==== Source passage ====

7 Geographic data I/O

Prerequisites

  • This chapter requires the following packages:

7.1 Introduction

This chapter is about reading and writing geographic data. Geographic data import is an essential part of geocomputational software because without data real-world applications are impossible. The skills taught in this book will enable you to add value to data meaning that, for others to benefit from the results, data output is also vital. These two processes go hand-in-hand and are referred to as I/O — short for input/output — in Computer Science (Gillespie and Lovelace 2016). Hence the title of this chapter.

Geographic data I/O is almost always part of a wider process. It depends on knowing which datasets are available, where they can be found and how to retrieve them, topics covered in section 7.2. This section demonstrates how to access open access geoportals which collectively contain many terabytes of data. There is a wide range of geographic file formats, each of which has pros and cons. These are described in section 7.4. The process of actually reading and writing such file formats efficiently is not covered until sections 7.5 and 7.6 respectively. The final section (7.7) demonstrates methods for saving visual outputs (maps), in preparation for Chapter 8 on visualization.

7.2 Retrieving open data

A vast and ever-increasing amount of spatial data is available on the internet, much of which is free to access and use (with appropriate credit given to its providers). In some ways there is now too much data in the sense that there are often multiple places to access the same dataset, some of which may be poor quality. In this context it vital know where to look. Instead of attempting to provide a comprehensive guide to this data deluge this section some of the most important sources. Various ‘geoportals’ (web services providing geospatial datasets such as Data.gov) are a good place to start, providing a wide range of data but often only for specific locations (as illustrated in the updated Wikipedia page on the topic).

====

__Tasks__
1 – Render this sentence from the geographic data I/O passage in Spanish: "Geographic data I/O is almost always part of a wider process."
2 – Pull out the stretch of the geographic data I/O passage that runs from "A vast and ever-increasing" to "on the topic).", copying it word for word.
The entries that follow have no connection to the geographic data I/O passage.

==== Dataset content ====

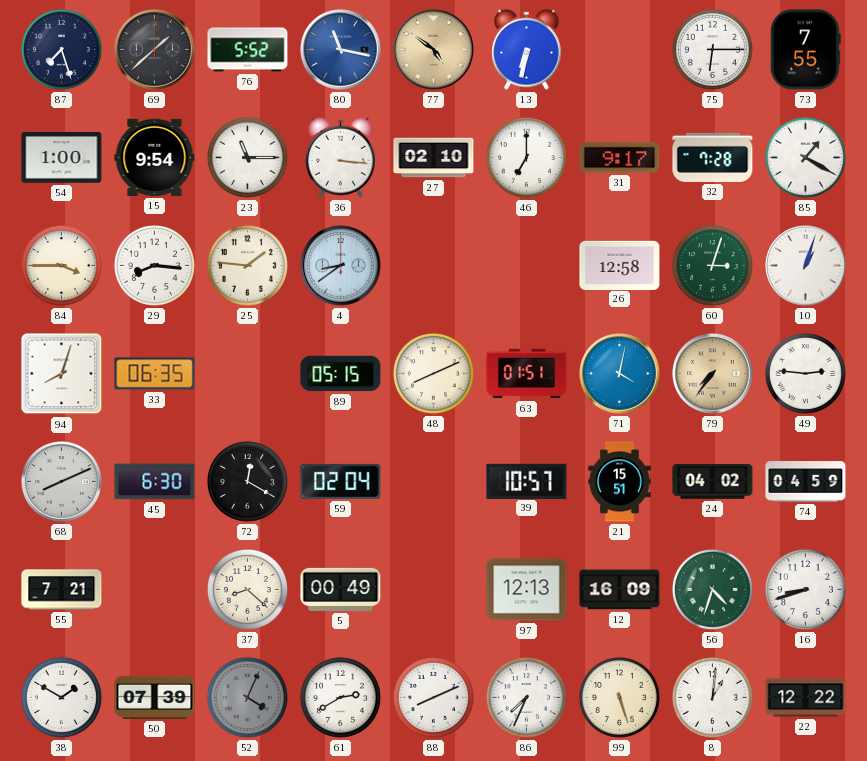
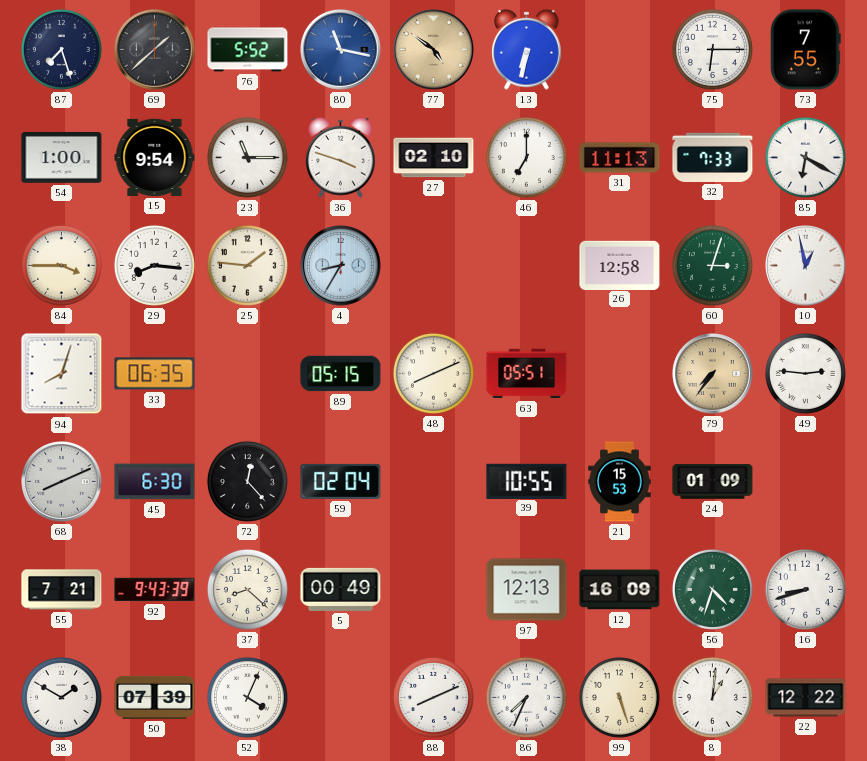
36: 3:16 -> 3:48
31: 9:17 -> 11:13
32: 7:28 -> 7:33
85: 1:20 -> 6:20
4: 8:39 -> 8:35
10: 1:03 -> 12:58
63: 01:51 -> 05:51
71: 4:02 -> none
72: 12:20 -> 12:23
39: 10:57 -> 10:55
21: 15:51 -> 15:53
24: 04:02 -> 01:09
74: 04:59 -> none
92: none -> 9:43
52 dial: grey -> white
61: 2:40 -> none
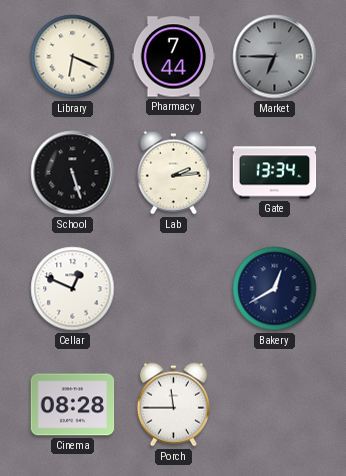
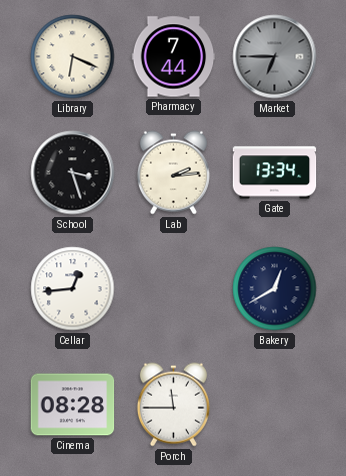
School: 5:27 -> 3:27
Cellar: 12:49 -> 12:44
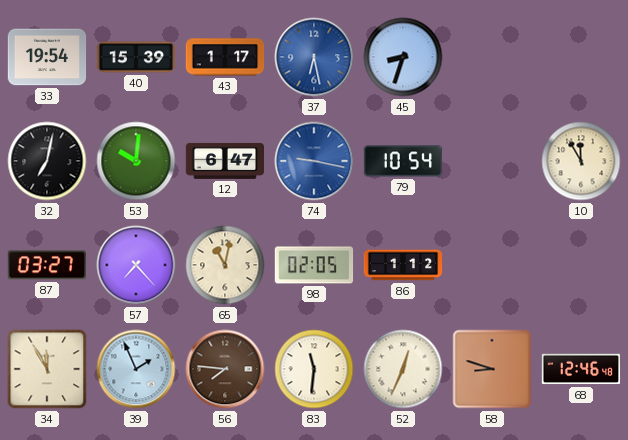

====

__Solutions below__
1 – La E/S de datos geográficos casi siempre forma parte de un proceso más amplio.

2 –
A vast and ever-increasing amount of spatial data is available on the internet, much of which is free to access and use (with appropriate credit given to its providers). In some ways there is now too much data in the sense that there are often multiple places to access the same dataset, some of which may be poor quality. In this context it vital know where to look. Instead of attempting to provide a comprehensive guide to this data deluge this section some of the most important sources. Various ‘geoportals’ (web services providing geospatial datasets such as Data.gov) are a good place to start, providing a wide range of data but often only for specific locations (as illustrated in the updated Wikipedia page on the topic).